=== ENTRIES SHOWN ===
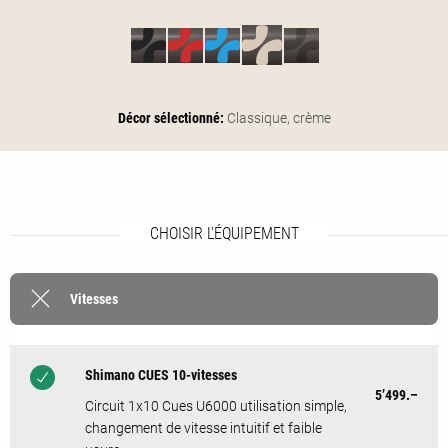
Décor sélectionné:
Classique,
crème
CHOISIR L'ÉQUIPEMENT
Vitesses
Shimano CUES 10-vitesses
5’499.–
Circuit 1x10 Cues U6000 utilisation simple,
changement de vitesse intuitif et faible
===
▸ **WHAT YOU NEED TO DO**
Pull the text read from the entries above word for word, line by line, and leave the pictures out of your answer.

▸ **WRITTEN SOLUTION**
Décor sélectionné:
Classique,
crème
CHOISIR L'ÉQUIPEMENT
Vitesses
Shimano CUES 10-vitesses
5’499.–
Circuit 1x10 Cues U6000 utilisation simple,
changement de vitesse intuitif et faible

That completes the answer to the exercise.